What the slave masters did was to calculate the maintenance cost per slave; Then they "freed" them and started paying half of the calculated cost as salary.
Slavery is much easier to control when it is disguised as freedom. Besides, the slave masters cut their costs in half and increased their profits by selling to the new free men whatever they used to give them for free before (food, cloths, tools, shelter, etc...).
Also, they kindly offered credit to them with interests that were nearly impossible to pay, making them slaves again, but unofficially.
It was a smart move. Evil, but smart.
Raf.
MargueriteBee
6th December 2012, 01:44
If all you can afford is food, clothing and shelter, that's slave wages.
modwiz
6th December 2012, 01:45
Hey folks,
Actually, slavery was never abolished; It just received a brand new makeup.

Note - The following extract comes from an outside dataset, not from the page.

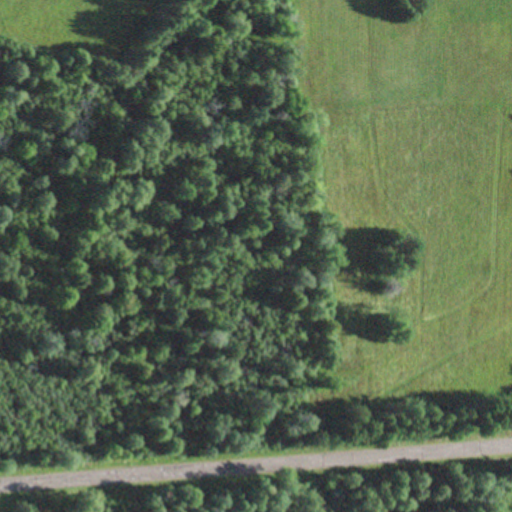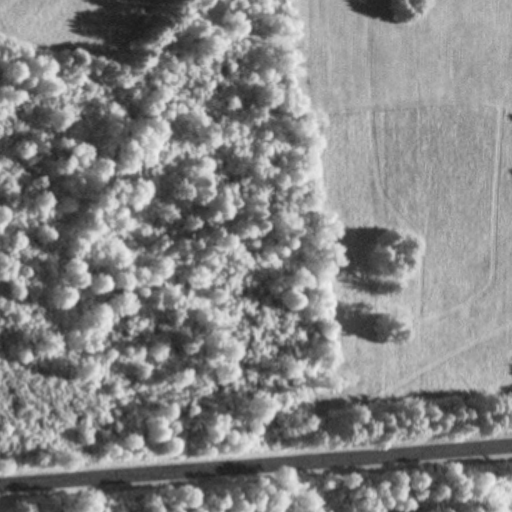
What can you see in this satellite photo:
road: (256, 468)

What the slave masters did was to calculate the maintenance cost per slave; Then they "freed" them and started paying half of the calculated cost as salary.

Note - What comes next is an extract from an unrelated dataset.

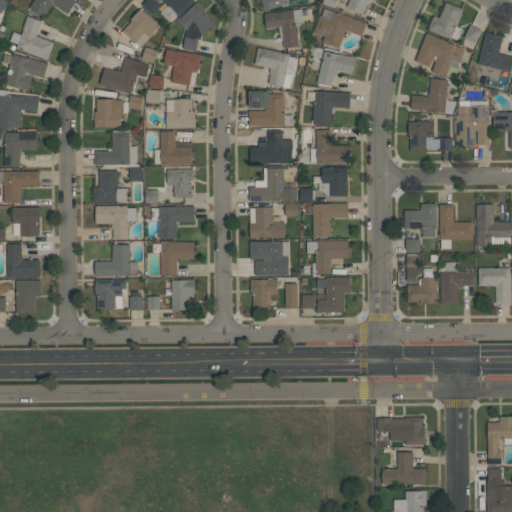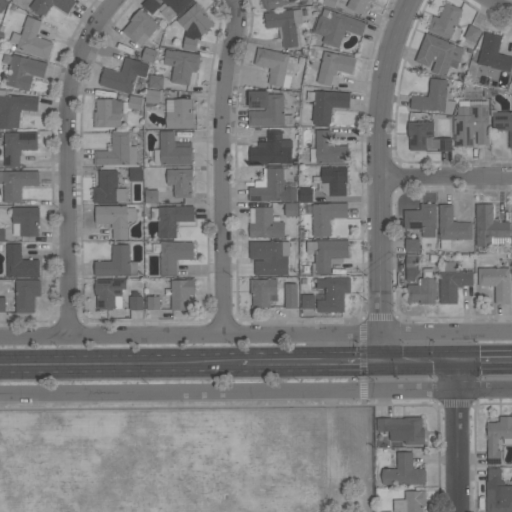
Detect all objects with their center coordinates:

Slavery is much easier to control when it is disguised as freedom. Besides, the slave masters cut their costs in half and increased their profits by selling to the new free men whatever they used to give them for free before (food, cloths, tools, shelter, etc...).
Also, they kindly offered credit to them with interests that were nearly impossible to pay, making them slaves again, but unofficially.
It was a smart move. Evil, but smart.
Raf.
This is exactly what "they" did, Raf. The Guinness guys would scream, "Brilliant". Can't say the same thing about the slaves.
It is wake up time and not time wake up to take more drugs either.
kaon
6th December 2012, 02:46
I recall the concept a few years back, and thought that privatizing the prison system was a good idea. My first thought was that taxpayer money would be saved because everyone knows that private business are superior and generally more efficient then government businesses.
However, as I delved into the subject a little further, I began to see the light. It became clear that every corporation's motive is to make money for themselves and their shareholders. Just as mentioned in the video, the prison population continued to grow, and it became evident that there were a high number of inmates in prison for petty crimes such as possession of small amounts of narcotics. This was in largely in part due to the Ronald Reagan era war on drugs. Now, I am not saying that the privatization of prisons and the war on drugs were holding hands, but one seemed to have made the other.
Then my objection became that no corporation has the right to lock up the population. I couldn't rent a room in my house to keep a prisoner for the State can I?
I also object to using prisoners to earn more profit as laborers. While I don't believe that imprisoning a criminal is slavery, using them for profit is.
That being said, it's unfortunate that jails and prisons are necessary in our society, but they are.